WHAT NEEDS TO BE DONE
Your task is to copy each line of the records that includes the string "instrx".

Excerpts from a dataset

◇ ◇ ◇ ◇ ◇

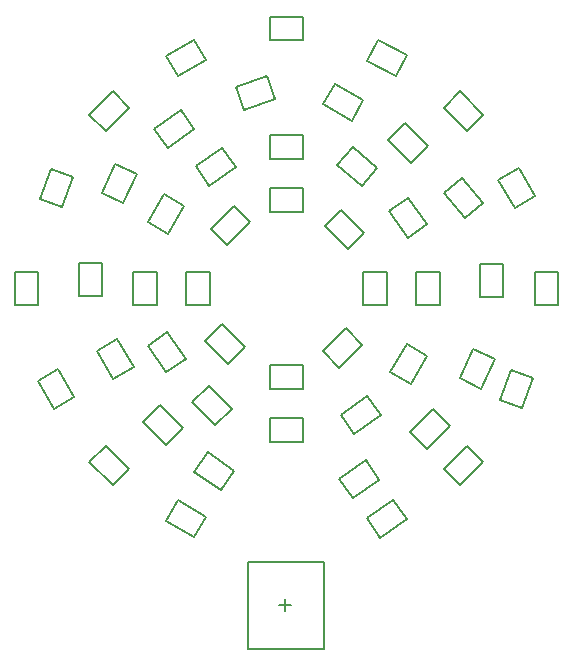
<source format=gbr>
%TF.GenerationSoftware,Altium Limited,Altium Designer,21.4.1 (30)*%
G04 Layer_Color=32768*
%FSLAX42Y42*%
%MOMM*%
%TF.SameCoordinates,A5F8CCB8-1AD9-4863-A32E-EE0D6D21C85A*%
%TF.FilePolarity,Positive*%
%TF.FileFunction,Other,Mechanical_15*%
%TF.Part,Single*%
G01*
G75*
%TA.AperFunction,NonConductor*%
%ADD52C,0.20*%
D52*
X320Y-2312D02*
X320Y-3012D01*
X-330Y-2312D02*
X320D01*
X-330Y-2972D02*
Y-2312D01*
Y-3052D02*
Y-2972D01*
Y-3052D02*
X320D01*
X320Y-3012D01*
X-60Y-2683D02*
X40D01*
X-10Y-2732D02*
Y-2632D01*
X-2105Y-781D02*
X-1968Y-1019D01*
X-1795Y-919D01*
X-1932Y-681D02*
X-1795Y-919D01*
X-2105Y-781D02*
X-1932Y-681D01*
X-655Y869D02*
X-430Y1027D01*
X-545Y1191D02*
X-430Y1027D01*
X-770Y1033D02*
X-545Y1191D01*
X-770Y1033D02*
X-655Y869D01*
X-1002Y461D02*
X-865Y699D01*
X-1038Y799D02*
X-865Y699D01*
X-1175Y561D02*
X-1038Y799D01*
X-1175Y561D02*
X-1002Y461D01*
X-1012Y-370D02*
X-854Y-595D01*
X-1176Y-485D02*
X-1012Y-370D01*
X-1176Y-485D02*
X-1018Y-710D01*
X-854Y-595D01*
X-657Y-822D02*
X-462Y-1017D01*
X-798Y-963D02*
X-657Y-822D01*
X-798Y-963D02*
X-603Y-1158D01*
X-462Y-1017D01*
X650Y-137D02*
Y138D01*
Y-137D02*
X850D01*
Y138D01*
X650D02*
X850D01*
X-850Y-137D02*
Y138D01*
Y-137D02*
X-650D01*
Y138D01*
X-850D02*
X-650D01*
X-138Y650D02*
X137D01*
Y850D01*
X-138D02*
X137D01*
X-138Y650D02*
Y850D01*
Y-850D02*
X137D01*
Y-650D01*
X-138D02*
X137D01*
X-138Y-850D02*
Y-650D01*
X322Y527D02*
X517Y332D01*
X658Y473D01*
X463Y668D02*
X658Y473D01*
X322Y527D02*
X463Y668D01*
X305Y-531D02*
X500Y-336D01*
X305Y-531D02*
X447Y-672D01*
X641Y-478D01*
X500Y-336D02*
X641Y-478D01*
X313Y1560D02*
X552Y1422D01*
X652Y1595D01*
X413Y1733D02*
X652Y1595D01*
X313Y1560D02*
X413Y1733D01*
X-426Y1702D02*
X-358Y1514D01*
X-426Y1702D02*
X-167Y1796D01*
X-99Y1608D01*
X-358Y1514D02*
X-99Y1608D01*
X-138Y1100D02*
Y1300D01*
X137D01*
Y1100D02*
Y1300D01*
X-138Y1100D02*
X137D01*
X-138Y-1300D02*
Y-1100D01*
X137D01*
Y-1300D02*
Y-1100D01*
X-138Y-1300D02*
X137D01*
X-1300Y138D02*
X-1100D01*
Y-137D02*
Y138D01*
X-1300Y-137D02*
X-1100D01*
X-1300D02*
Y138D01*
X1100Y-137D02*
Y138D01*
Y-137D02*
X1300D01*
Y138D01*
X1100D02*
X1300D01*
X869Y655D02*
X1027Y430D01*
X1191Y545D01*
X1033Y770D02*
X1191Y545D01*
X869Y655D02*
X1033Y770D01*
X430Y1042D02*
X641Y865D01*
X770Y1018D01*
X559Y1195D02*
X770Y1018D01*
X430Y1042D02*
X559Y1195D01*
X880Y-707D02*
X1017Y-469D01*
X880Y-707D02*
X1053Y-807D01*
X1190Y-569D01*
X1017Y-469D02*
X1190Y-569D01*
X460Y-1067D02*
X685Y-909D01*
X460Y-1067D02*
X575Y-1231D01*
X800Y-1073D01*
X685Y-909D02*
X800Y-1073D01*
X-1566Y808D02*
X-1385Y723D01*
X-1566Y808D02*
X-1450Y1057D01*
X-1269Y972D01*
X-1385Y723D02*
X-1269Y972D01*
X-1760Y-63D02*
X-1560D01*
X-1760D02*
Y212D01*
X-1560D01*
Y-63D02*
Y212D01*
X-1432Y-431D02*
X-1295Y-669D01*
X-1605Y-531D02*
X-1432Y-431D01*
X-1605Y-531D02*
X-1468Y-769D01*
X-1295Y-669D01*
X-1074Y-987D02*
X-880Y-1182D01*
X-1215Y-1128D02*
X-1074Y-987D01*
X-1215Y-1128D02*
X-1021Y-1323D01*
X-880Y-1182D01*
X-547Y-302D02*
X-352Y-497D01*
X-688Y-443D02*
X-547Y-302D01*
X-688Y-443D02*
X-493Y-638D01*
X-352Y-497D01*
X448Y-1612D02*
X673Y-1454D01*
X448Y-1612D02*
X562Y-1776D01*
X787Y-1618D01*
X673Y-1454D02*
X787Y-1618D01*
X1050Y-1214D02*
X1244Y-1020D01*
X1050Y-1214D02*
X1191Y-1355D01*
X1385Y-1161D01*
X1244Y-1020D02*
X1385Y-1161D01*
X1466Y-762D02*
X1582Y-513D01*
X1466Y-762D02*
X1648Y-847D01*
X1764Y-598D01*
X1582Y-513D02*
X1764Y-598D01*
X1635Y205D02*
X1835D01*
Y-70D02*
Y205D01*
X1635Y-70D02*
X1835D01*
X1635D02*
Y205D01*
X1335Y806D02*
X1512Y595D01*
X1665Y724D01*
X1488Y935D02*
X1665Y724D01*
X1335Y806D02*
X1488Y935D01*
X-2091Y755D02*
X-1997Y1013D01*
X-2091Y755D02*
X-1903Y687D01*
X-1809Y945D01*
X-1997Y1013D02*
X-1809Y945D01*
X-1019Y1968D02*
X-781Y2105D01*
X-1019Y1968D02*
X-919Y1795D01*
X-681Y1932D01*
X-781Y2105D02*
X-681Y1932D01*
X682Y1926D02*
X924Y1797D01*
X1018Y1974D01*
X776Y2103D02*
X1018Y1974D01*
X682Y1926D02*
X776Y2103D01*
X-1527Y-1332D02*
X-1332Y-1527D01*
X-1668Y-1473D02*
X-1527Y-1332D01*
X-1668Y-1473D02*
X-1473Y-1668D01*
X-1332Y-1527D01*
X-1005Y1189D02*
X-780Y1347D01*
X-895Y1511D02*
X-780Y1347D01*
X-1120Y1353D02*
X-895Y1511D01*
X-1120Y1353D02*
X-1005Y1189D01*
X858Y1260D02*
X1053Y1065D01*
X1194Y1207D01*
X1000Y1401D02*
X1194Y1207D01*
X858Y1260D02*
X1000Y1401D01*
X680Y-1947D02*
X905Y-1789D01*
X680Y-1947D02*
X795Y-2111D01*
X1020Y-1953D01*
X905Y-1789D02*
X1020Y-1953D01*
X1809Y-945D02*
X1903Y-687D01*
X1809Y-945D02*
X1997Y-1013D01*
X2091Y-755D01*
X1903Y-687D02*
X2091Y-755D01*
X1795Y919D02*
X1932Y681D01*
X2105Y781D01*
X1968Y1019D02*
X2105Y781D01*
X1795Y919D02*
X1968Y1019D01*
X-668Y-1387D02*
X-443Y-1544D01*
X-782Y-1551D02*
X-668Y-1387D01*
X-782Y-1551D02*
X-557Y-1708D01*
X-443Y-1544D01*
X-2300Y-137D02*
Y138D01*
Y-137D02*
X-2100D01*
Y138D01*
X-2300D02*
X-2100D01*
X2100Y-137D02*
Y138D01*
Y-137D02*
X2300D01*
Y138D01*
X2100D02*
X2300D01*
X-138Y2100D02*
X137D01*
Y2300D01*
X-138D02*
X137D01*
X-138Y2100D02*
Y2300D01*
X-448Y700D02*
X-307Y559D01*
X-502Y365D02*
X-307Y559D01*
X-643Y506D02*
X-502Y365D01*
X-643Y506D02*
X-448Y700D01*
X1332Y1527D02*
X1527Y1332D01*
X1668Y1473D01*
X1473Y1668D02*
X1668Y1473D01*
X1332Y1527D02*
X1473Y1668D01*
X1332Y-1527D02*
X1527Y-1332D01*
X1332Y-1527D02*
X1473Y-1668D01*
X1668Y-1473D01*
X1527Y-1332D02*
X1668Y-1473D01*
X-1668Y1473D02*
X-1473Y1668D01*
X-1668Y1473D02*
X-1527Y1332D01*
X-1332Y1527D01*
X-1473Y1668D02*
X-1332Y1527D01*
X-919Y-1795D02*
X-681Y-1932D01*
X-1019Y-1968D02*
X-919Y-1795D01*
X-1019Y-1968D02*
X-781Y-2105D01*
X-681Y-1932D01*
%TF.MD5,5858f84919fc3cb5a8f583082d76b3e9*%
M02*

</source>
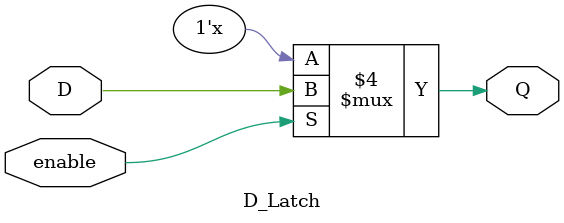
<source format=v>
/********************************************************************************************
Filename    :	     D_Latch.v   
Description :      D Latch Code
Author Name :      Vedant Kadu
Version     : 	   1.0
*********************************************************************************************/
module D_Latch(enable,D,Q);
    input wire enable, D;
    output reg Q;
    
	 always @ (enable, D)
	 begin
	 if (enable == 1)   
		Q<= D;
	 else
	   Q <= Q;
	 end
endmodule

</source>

◇ ◇ ◇ ◇ ◇

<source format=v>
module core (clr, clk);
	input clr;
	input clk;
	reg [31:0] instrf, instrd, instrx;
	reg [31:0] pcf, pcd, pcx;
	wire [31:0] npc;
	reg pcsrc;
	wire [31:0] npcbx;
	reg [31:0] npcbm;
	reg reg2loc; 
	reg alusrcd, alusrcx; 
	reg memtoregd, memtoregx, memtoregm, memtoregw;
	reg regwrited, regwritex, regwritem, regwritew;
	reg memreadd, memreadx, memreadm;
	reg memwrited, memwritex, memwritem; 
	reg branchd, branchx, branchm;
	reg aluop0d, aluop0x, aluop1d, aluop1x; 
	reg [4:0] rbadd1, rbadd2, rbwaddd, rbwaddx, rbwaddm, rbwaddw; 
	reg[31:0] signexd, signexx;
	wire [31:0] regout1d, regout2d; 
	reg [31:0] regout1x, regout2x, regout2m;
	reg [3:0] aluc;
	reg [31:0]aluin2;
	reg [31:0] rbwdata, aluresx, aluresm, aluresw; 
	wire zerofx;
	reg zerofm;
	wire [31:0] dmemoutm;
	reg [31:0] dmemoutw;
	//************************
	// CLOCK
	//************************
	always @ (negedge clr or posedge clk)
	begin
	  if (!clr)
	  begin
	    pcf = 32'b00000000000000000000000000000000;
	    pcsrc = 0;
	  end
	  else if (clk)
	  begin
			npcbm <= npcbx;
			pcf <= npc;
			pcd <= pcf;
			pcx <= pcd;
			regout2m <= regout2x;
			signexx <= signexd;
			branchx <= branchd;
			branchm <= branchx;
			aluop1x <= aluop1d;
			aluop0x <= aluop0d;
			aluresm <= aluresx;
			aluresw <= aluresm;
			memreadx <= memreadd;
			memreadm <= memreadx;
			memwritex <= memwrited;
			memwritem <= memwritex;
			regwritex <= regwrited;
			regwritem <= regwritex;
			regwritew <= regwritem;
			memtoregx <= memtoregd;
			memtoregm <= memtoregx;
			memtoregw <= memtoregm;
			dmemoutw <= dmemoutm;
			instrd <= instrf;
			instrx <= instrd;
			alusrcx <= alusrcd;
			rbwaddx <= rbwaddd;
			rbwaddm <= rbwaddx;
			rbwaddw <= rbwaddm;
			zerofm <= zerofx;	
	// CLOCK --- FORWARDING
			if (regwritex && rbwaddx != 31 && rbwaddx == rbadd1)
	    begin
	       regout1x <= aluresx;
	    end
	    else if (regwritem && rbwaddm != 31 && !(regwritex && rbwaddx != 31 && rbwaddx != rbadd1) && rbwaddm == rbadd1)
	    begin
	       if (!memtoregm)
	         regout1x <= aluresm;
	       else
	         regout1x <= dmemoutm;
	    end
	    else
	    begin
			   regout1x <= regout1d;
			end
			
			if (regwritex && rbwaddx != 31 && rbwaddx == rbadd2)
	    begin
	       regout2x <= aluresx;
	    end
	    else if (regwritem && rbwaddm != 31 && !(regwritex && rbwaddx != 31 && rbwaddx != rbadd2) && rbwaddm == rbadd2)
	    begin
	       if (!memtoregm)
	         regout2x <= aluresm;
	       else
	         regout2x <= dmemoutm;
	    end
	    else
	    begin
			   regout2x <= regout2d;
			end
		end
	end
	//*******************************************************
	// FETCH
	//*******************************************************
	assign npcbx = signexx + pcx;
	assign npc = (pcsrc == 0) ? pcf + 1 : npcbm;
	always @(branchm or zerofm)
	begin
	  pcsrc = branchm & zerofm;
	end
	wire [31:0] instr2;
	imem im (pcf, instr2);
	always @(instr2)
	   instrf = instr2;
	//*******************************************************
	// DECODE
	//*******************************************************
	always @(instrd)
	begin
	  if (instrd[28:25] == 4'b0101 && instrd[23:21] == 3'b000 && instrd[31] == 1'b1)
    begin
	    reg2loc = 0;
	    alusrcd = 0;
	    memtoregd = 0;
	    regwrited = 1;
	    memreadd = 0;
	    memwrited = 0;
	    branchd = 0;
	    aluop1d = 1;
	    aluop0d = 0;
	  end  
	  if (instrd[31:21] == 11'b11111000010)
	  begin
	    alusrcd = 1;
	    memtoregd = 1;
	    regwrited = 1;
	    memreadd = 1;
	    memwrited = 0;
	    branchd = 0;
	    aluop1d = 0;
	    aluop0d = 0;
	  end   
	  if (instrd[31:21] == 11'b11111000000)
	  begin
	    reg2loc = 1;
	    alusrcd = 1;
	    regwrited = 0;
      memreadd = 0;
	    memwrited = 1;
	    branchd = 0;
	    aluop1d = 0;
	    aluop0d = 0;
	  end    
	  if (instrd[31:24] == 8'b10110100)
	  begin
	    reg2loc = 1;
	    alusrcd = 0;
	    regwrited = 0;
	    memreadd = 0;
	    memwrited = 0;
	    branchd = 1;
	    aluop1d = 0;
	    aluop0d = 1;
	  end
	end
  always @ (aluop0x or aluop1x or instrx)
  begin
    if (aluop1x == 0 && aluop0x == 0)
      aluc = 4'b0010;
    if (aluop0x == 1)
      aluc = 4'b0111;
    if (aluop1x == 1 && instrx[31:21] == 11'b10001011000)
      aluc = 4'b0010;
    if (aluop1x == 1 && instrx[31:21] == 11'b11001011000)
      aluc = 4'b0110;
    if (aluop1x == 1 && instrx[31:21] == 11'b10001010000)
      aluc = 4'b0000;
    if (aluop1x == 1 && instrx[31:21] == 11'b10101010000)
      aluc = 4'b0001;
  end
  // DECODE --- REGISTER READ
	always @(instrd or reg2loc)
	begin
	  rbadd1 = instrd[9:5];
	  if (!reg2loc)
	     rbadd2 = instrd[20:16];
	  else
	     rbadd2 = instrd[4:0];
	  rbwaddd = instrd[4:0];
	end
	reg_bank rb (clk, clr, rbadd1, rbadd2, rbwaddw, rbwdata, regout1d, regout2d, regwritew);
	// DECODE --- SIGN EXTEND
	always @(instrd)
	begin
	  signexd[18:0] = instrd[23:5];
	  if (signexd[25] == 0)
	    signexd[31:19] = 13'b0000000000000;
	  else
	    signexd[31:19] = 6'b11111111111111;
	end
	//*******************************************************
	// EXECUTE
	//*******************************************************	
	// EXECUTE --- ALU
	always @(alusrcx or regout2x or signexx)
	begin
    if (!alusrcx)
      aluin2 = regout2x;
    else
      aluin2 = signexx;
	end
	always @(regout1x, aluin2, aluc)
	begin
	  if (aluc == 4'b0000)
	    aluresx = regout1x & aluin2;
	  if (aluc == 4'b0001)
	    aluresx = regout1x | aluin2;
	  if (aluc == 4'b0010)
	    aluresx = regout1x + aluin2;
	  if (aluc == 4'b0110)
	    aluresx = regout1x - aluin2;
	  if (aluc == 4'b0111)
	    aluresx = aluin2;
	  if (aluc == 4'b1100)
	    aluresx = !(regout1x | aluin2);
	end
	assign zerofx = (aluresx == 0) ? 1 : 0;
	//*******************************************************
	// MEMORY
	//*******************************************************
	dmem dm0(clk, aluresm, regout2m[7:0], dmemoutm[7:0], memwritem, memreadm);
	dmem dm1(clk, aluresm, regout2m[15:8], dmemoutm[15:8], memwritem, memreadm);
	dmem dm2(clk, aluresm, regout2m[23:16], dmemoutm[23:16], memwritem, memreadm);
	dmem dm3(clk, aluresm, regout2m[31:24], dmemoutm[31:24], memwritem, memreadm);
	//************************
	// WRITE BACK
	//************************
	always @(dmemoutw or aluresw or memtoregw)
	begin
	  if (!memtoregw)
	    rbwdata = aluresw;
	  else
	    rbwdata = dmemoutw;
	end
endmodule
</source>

◇ ◇ ◇ ◇ ◇

RESULT BELOW
	reg [31:0] instrf, instrd, instrx;
			instrx <= instrd;
  always @ (aluop0x or aluop1x or instrx)
    if (aluop1x == 1 && instrx[31:21] == 11'b10001011000)
    if (aluop1x == 1 && instrx[31:21] == 11'b11001011000)
    if (aluop1x == 1 && instrx[31:21] == 11'b10001010000)
    if (aluop1x == 1 && instrx[31:21] == 11'b10101010000)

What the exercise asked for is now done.